**INSTRUCTIONS TO FOLLOW**
The lines to reproduce run from the first one below to the line containing "Community Association was awarded a share", both included. Reproduce them exactly and nothing else.
***** ENTRIES SHOWN
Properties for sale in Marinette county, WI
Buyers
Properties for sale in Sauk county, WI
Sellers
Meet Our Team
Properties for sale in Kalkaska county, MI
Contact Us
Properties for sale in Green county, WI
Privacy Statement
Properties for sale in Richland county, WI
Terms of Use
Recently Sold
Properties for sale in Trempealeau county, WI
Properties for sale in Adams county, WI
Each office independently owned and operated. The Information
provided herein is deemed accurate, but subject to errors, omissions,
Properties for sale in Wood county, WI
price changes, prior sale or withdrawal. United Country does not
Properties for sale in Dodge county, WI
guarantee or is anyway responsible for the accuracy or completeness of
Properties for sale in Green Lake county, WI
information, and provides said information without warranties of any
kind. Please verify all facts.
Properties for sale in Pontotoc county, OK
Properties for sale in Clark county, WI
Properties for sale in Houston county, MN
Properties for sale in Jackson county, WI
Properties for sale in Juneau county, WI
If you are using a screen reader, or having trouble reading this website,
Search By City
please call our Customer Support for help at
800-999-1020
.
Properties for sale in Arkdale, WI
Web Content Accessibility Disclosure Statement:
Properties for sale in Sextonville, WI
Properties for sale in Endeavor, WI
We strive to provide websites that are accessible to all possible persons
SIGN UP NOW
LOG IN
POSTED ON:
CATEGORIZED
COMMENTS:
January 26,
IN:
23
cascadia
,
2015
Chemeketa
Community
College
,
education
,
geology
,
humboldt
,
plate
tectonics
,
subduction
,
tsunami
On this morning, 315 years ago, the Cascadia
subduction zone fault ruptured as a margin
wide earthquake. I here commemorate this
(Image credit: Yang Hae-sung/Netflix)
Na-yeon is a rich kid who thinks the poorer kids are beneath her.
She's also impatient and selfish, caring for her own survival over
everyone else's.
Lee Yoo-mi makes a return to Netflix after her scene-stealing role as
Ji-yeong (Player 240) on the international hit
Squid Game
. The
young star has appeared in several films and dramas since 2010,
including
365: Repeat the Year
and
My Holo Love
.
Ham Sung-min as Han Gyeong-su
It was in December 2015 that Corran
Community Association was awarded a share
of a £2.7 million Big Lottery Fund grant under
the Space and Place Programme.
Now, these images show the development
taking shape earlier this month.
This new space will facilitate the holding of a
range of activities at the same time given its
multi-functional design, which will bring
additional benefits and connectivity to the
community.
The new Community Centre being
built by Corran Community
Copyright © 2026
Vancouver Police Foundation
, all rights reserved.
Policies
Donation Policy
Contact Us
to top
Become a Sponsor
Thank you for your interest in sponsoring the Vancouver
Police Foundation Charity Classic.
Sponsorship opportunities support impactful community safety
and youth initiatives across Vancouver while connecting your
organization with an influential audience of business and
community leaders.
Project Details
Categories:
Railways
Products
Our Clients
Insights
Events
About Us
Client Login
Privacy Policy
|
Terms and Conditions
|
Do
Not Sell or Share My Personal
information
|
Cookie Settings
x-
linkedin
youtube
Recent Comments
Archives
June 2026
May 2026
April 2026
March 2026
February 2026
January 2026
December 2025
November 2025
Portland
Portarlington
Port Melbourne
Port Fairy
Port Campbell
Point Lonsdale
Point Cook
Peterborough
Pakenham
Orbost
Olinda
**********
**RESULT FOR THIS TASK**
Properties for sale in Marinette county, WI
Buyers
Properties for sale in Sauk county, WI
Sellers
Meet Our Team
Properties for sale in Kalkaska county, MI
Contact Us
Properties for sale in Green county, WI
Privacy Statement
Properties for sale in Richland county, WI
Terms of Use
Recently Sold
Properties for sale in Trempealeau county, WI
Properties for sale in Adams county, WI
Each office independently owned and operated. The Information
provided herein is deemed accurate, but subject to errors, omissions,
Properties for sale in Wood county, WI
price changes, prior sale or withdrawal. United Country does not
Properties for sale in Dodge county, WI
guarantee or is anyway responsible for the accuracy or completeness of
Properties for sale in Green Lake county, WI
information, and provides said information without warranties of any
kind. Please verify all facts.
Properties for sale in Pontotoc county, OK
Properties for sale in Clark county, WI
Properties for sale in Houston county, MN
Properties for sale in Jackson county, WI
Properties for sale in Juneau county, WI
If you are using a screen reader, or having trouble reading this website,
Search By City
please call our Customer Support for help at
800-999-1020
.
Properties for sale in Arkdale, WI
Web Content Accessibility Disclosure Statement:
Properties for sale in Sextonville, WI
Properties for sale in Endeavor, WI
We strive to provide websites that are accessible to all possible persons
SIGN UP NOW
LOG IN
POSTED ON:
CATEGORIZED
COMMENTS:
January 26,
IN:
23
cascadia
,
2015
Chemeketa
Community
College
,
education
,
geology
,
humboldt
,
plate
tectonics
,
subduction
,
tsunami
On this morning, 315 years ago, the Cascadia
subduction zone fault ruptured as a margin
wide earthquake. I here commemorate this
(Image credit: Yang Hae-sung/Netflix)
Na-yeon is a rich kid who thinks the poorer kids are beneath her.
She's also impatient and selfish, caring for her own survival over
everyone else's.
Lee Yoo-mi makes a return to Netflix after her scene-stealing role as
Ji-yeong (Player 240) on the international hit
Squid Game
. The
young star has appeared in several films and dramas since 2010,
including
365: Repeat the Year
and
My Holo Love
.
Ham Sung-min as Han Gyeong-su
It was in December 2015 that Corran
Community Association was awarded a share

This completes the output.